Pharmaceutical products are distributed by privately owned pharmacies in the primary care sector and by hospital pharmacies in the hospital sector (with each county running several hospital pharmacies). Private pharmacies are organized as a liberal profession, but subject to comprehensive state regulation. The Ministry of Health decides on the number and geographical location of pharmacies and pharmacy owners must be authorized by the Ministry of Health. There are currently 287 pharmacies in Denmark, but drugs may be sold in as many as 1700 different retail outlets. From October 2001 other outlets have been authorized to sell non-prescription drugs. Pharmacies are organized in such a way as to ensure that everybody has reasonable access to a pharmacy, even in rural areas where pharmacies may not be profitable. A collective financial equalization system is in place, with pharmacies with above average turnovers contributing to pharmacies with below average turnovers.
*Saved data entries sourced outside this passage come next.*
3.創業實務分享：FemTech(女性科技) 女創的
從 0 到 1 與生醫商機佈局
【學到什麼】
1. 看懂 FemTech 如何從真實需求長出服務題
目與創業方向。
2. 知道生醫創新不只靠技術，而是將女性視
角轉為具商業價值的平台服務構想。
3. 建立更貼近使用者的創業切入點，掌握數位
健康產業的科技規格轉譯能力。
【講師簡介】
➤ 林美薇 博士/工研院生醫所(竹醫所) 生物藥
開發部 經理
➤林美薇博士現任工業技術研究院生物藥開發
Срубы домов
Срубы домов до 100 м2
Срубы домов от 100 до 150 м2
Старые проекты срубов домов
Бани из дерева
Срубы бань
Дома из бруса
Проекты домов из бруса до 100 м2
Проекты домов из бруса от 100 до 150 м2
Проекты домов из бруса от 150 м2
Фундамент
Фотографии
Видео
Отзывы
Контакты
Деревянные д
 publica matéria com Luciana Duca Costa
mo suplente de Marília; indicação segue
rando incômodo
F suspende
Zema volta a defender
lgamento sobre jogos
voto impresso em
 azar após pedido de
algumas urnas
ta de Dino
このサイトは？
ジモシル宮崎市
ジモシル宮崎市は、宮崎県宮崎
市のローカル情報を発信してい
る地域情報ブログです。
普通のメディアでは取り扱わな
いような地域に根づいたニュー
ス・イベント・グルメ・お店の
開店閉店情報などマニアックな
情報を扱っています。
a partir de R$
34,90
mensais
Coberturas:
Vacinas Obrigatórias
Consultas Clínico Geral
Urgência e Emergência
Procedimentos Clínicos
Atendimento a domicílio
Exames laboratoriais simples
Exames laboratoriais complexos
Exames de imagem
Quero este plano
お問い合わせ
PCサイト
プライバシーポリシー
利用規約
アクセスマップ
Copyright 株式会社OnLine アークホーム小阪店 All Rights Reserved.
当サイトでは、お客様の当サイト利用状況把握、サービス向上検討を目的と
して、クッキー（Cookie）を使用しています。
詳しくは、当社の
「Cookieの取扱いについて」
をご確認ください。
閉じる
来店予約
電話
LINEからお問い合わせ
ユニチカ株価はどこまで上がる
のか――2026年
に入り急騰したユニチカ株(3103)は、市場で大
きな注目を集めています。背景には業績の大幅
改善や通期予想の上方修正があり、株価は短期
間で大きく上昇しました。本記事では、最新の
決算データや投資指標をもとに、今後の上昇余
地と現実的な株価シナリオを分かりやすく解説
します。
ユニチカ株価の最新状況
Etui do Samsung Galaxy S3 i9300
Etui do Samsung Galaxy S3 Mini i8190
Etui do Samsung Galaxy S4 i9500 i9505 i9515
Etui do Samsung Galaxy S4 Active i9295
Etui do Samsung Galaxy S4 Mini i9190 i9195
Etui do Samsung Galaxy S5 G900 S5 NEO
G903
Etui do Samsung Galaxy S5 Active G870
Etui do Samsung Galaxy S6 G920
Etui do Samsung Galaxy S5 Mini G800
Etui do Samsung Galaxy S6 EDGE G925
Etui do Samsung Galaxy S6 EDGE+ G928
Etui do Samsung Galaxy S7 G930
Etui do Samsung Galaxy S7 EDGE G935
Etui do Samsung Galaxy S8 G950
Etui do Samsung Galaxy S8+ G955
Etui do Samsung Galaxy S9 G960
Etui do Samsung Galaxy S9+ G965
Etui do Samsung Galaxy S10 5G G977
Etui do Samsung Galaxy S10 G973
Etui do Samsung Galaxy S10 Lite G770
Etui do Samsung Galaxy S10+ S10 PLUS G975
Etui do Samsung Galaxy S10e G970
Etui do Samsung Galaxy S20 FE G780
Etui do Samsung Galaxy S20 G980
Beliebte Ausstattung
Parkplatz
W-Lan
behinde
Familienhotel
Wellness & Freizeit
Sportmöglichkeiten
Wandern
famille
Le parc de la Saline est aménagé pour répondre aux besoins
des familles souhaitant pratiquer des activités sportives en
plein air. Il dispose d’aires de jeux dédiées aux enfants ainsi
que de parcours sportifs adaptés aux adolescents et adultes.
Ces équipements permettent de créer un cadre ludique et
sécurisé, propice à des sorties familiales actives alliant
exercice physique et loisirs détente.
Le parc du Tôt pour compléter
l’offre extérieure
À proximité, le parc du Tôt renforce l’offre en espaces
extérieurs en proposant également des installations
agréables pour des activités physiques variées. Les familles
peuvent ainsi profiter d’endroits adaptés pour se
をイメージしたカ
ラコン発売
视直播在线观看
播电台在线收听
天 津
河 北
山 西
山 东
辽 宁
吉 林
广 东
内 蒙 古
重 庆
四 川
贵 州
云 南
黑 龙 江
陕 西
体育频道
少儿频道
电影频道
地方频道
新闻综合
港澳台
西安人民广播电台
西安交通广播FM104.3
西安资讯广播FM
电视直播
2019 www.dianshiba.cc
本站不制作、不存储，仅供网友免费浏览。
Pharmacies’ total gross profits are fixed by the Ministry of Health and the Danish Association of Pharmacists every two years on the basis of current figures and forecasts. In 2000 and 2001 the total gross profit of the 287 pharmacies was DKK 2015 and DKK 2044 million per year respectively, corresponding to less than 25% of expected annual turnover (exclusive of value added tax).
Hospitals can choose to buy drugs from these private pharmacies or through hospital pharmacies. Hospitals buy approximately 90% of their drugs from hospital pharmacies. Where hospitals buy drugs from private pharmacies, the retail price is based on the hospital’s drug purchases in the preceding year. Some of the hospital pharmacies have established AMGROS, a wholesaler that invites tenders for pharmaceutical contracts. Most hospital pharmacies buy drugs through AMGROS.